◆ AIM OF THE TASK
Pictures in the entries below are to be left out; otherwise, reproduce exactly the lines from the first through the line containing "[110,143,209,156] startserver ->".

◆ DATA LISTING
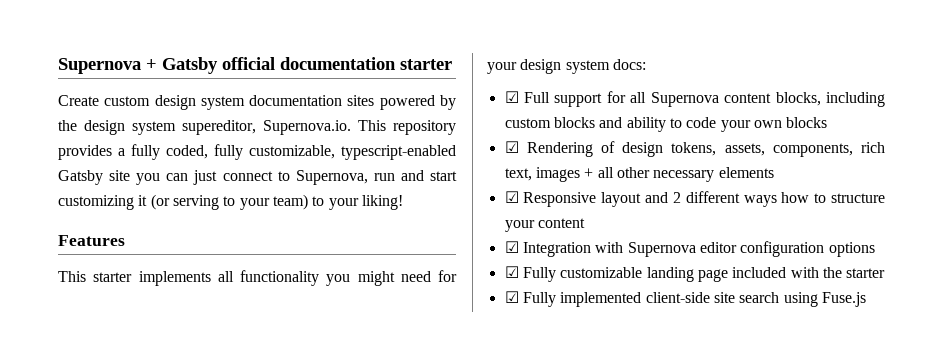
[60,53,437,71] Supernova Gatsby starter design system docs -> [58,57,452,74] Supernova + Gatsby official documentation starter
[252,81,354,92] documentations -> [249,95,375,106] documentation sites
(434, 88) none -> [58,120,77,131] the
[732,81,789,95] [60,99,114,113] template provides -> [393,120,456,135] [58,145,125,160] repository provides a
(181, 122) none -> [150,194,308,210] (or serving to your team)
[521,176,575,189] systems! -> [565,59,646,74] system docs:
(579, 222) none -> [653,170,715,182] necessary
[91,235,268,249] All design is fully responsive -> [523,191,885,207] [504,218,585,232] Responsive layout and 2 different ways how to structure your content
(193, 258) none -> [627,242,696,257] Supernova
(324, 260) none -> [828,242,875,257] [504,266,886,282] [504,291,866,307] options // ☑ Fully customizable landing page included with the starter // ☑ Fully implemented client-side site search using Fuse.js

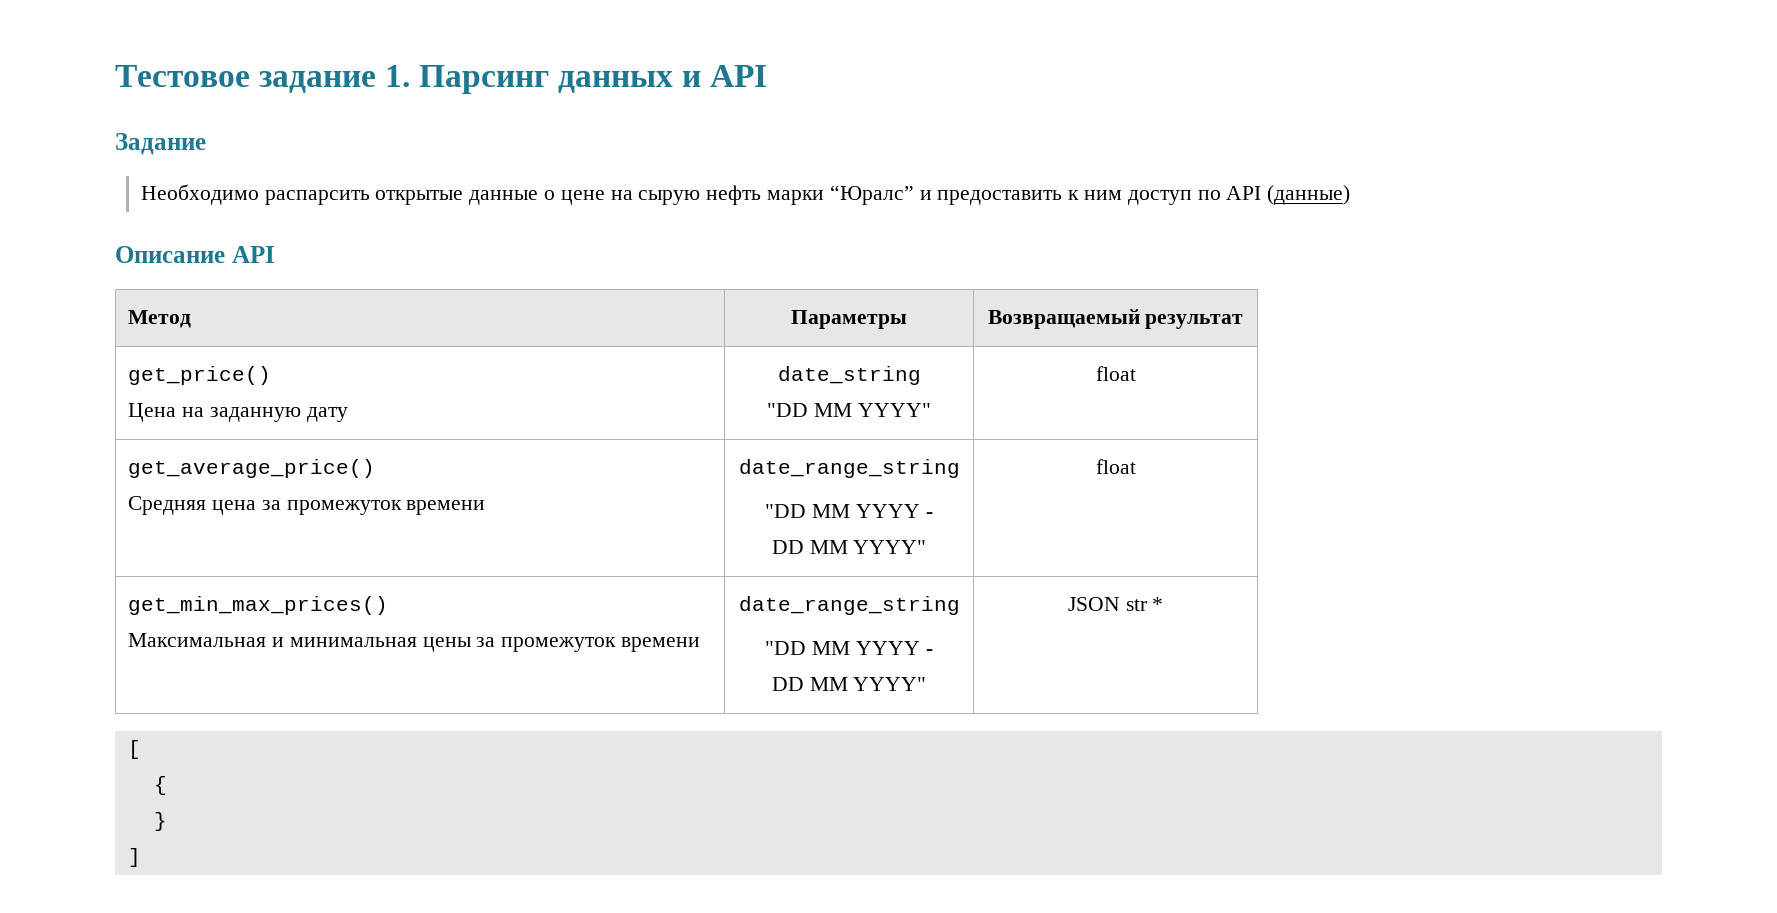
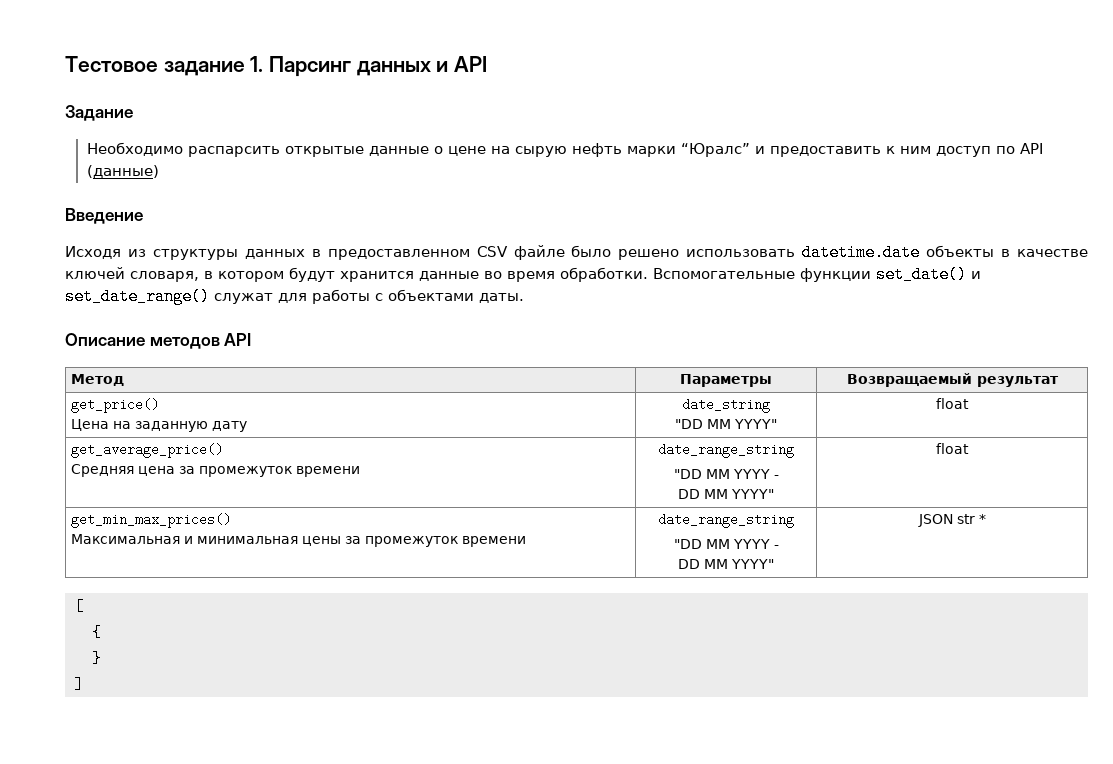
(1351, 195) none -> [65,208,143,224] [65,244,1088,261] [65,266,981,283] [65,288,524,305] // Введение // Исходя из структуры данных в предоставленном CSV файле было решено использовать datetime.date объекты в качестве ключей словаря, в котором будут хранится данные во время обработки. Вспомогательные функции set_date() и set_date_range() служат для работы с объектами даты.
(225, 254) none -> [149,337,220,349] методов

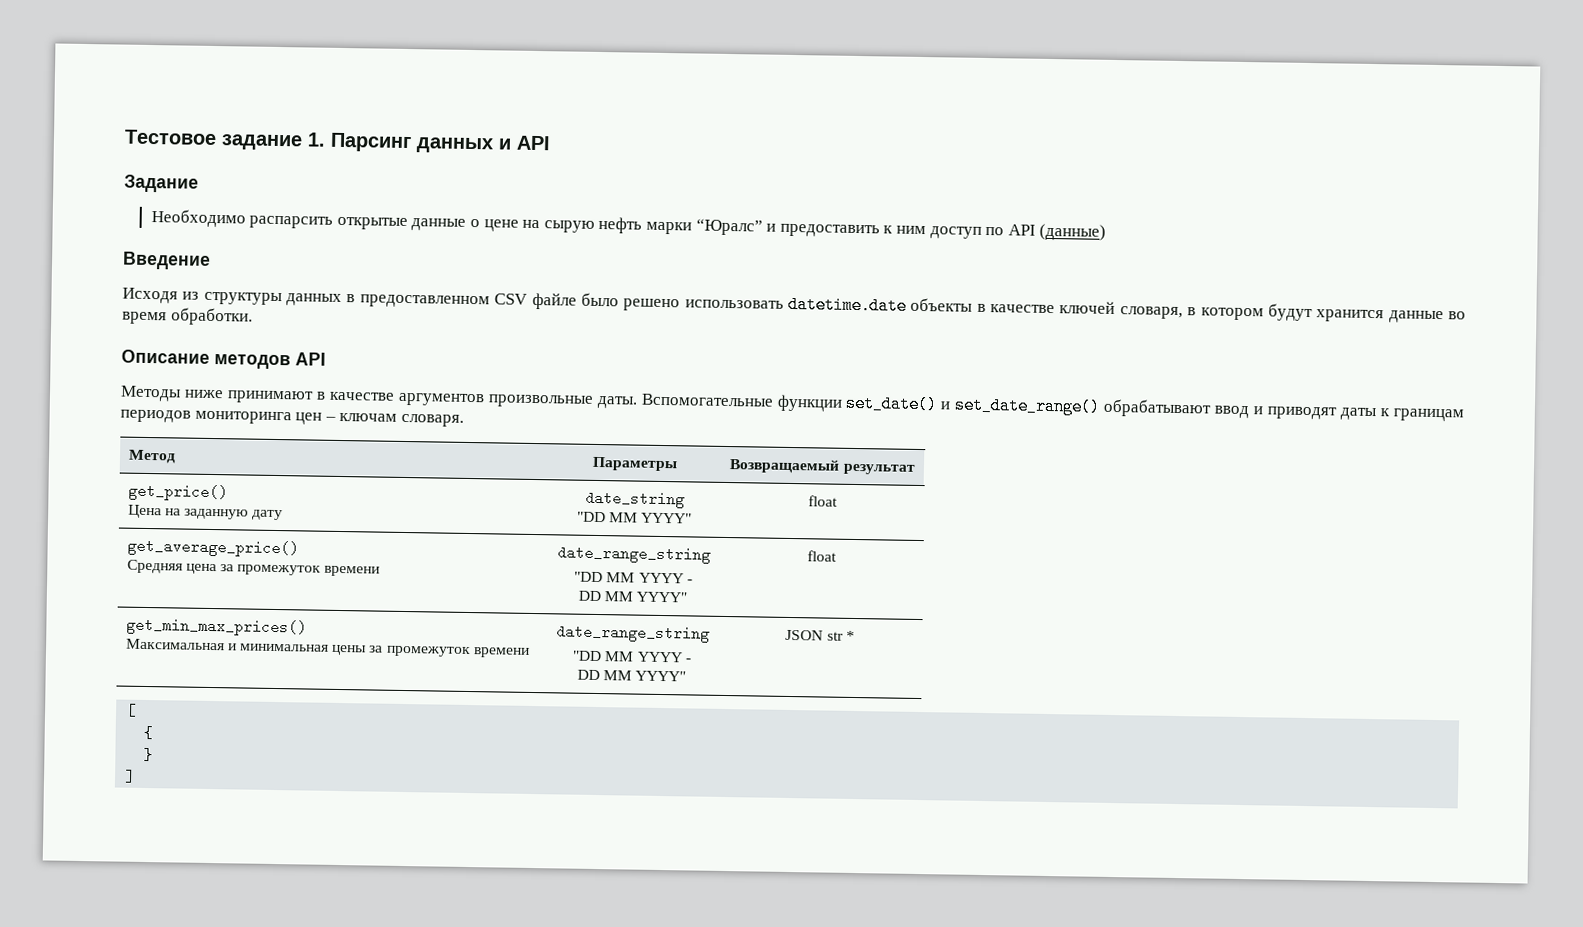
(648, 274) none -> [121,349,326,370] [120,385,638,409] // Описание методов API // Методы ниже принимают в качестве аргументов произвольные даты.
[214,289,524,304] [65,333,252,349] служат для работы с объектами даты. // Описание методов API -> [1103,398,1465,422] [120,409,464,427] обрабатывают ввод и приводят даты к границам периодов мониторинга цен – ключам словаря.

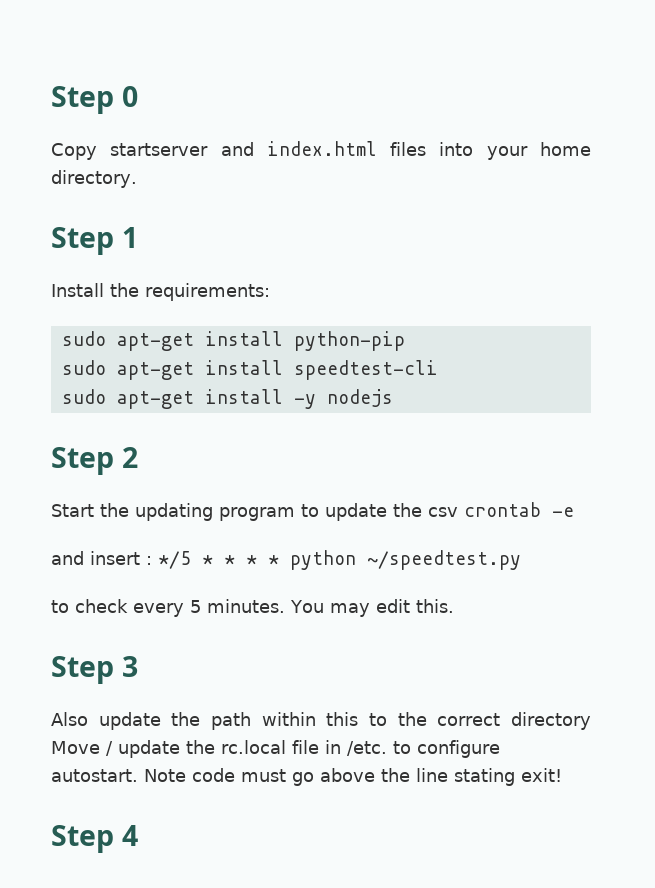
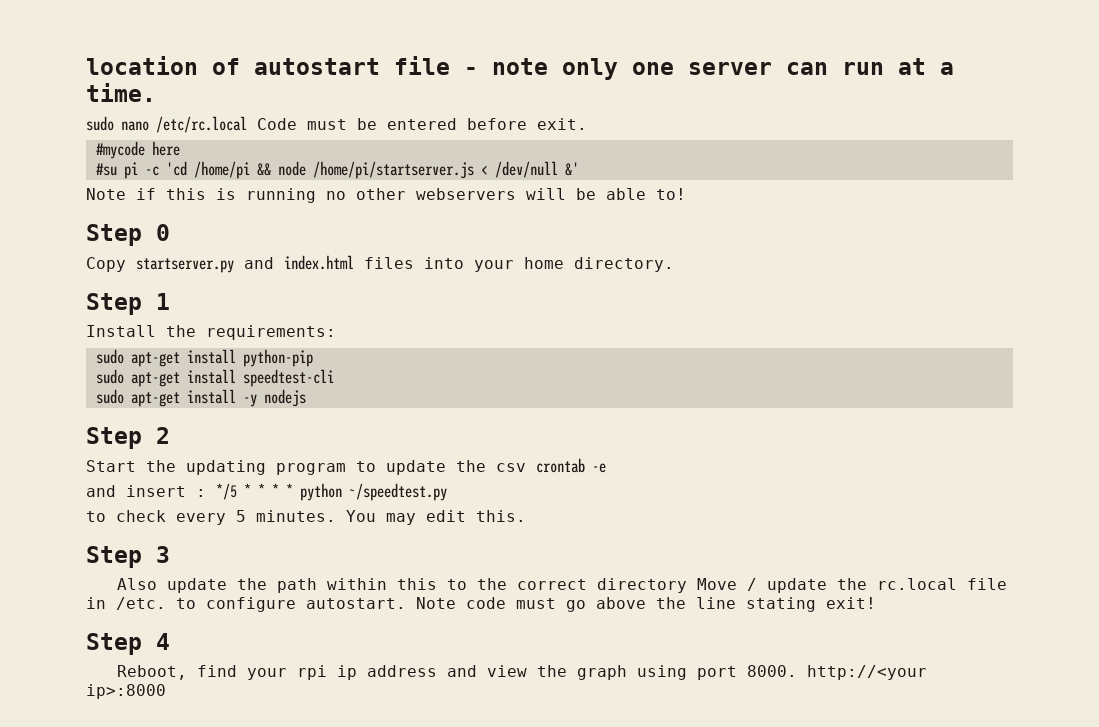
(51, 100) none -> [86,56,954,80] [86,83,156,102] [86,116,587,133] [95,141,180,159] [95,161,579,179] [86,188,686,203] location of autostart file - note only one server can run at a time. // sudo nano /etc/rc.local Code must be entered before exit. // #mycode here // #su pi -c 'cd /home/pi && node /home/pi/startserver.js < /dev/null &' // Note if this is running no other webservers will be able to! //
[110,143,209,156] startserver -> [136,258,234,273] startserver.py
(138, 835) none -> [116,665,927,680] [86,684,166,699] // Reboot, find your rpi ip address and view the graph using port 8000. http://<your ip>:8000

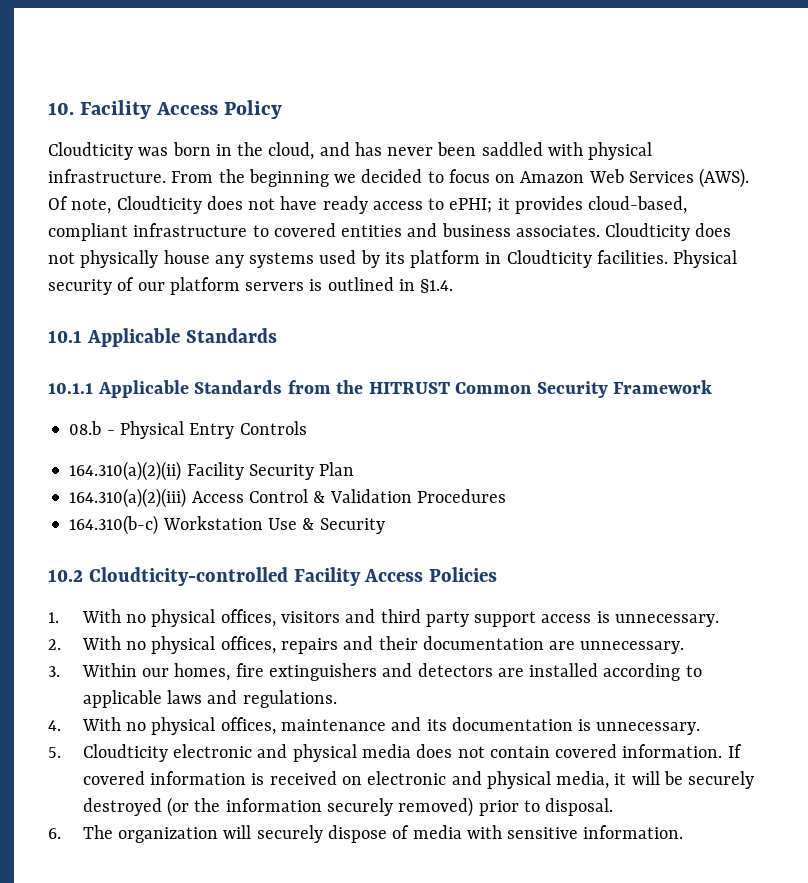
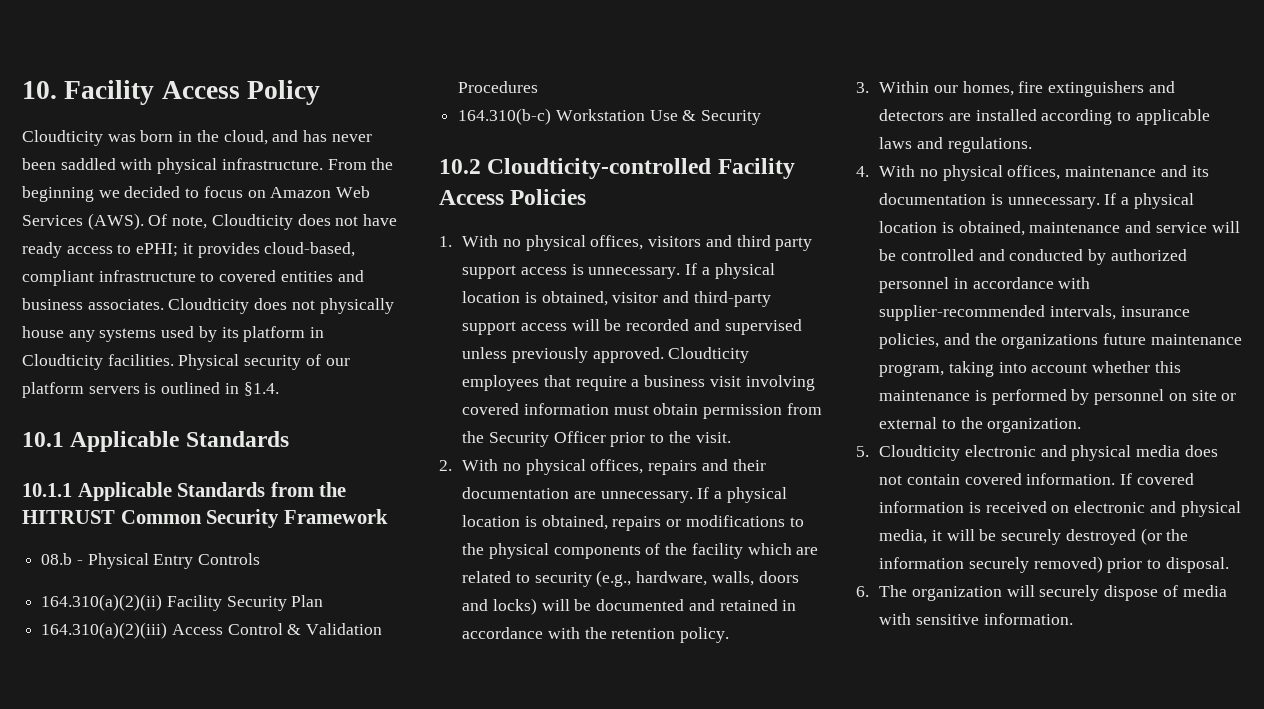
(719, 620) none -> [685,263,775,279] [462,291,771,307] [462,319,802,335] [462,347,750,363] [462,375,815,391] [462,403,822,419] [462,431,731,447] If a physical location is obtained, visitor and third-party support access will be recorded and supervised unless previously approved. Cloudticity employees that require a business visit involving covered information must obtain permission from the Security Officer prior to the visit.
(685, 647) none -> [697,487,787,503] [462,515,804,531] [462,543,819,559] [462,570,799,587] [462,598,797,615] [462,627,730,643] If a physical location is obtained, repairs or modifications to the physical components of the facility which are related to security (e.g., hardware, walls, doors and locks) will be documented and retained in accordance with the retention policy.
(701, 728) none -> [1104,193,1194,209] [879,221,1240,236] [879,249,1187,265] [879,277,1091,293] [879,305,1190,321] [879,333,1242,349] [879,361,1181,377] [879,389,1237,405] [879,417,1082,433] If a physical location is obtained, maintenance and service will be controlled and conducted by authorized personnel in accordance with supplier-recommended intervals, insurance policies, and the organizations future maintenance program, taking into account whether this maintenance is performed by personnel on site or external to the organization.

◆ WRITTEN RESPONSE
[60,53,437,71] Supernova Gatsby starter design system docs -> [58,57,452,74] Supernova + Gatsby official documentation starter
[252,81,354,92] documentations -> [249,95,375,106] documentation sites
(434, 88) none -> [58,120,77,131] the
[732,81,789,95] [60,99,114,113] template provides -> [393,120,456,135] [58,145,125,160] repository provides a
(181, 122) none -> [150,194,308,210] (or serving to your team)
[521,176,575,189] systems! -> [565,59,646,74] system docs:
(579, 222) none -> [653,170,715,182] necessary
[91,235,268,249] All design is fully responsive -> [523,191,885,207] [504,218,585,232] Responsive layout and 2 different ways how to structure your content
(193, 258) none -> [627,242,696,257] Supernova
(324, 260) none -> [828,242,875,257] [504,266,886,282] [504,291,866,307] options // ☑ Fully customizable landing page included with the starter // ☑ Fully implemented client-side site search using Fuse.js

(1351, 195) none -> [65,208,143,224] [65,244,1088,261] [65,266,981,283] [65,288,524,305] // Введение // Исходя из структуры данных в предоставленном CSV файле было решено использовать datetime.date объекты в качестве ключей словаря, в котором будут хранится данные во время обработки. Вспомогательные функции set_date() и set_date_range() служат для работы с объектами даты.
(225, 254) none -> [149,337,220,349] методов

(648, 274) none -> [121,349,326,370] [120,385,638,409] // Описание методов API // Методы ниже принимают в качестве аргументов произвольные даты.
[214,289,524,304] [65,333,252,349] служат для работы с объектами даты. // Описание методов API -> [1103,398,1465,422] [120,409,464,427] обрабатывают ввод и приводят даты к границам периодов мониторинга цен – ключам словаря.

(51, 100) none -> [86,56,954,80] [86,83,156,102] [86,116,587,133] [95,141,180,159] [95,161,579,179] [86,188,686,203] location of autostart file - note only one server can run at a time. // sudo nano /etc/rc.local Code must be entered before exit. // #mycode here // #su pi -c 'cd /home/pi && node /home/pi/startserver.js < /dev/null &' // Note if this is running no other webservers will be able to! //
[110,143,209,156] startserver -> [136,258,234,273] startserver.py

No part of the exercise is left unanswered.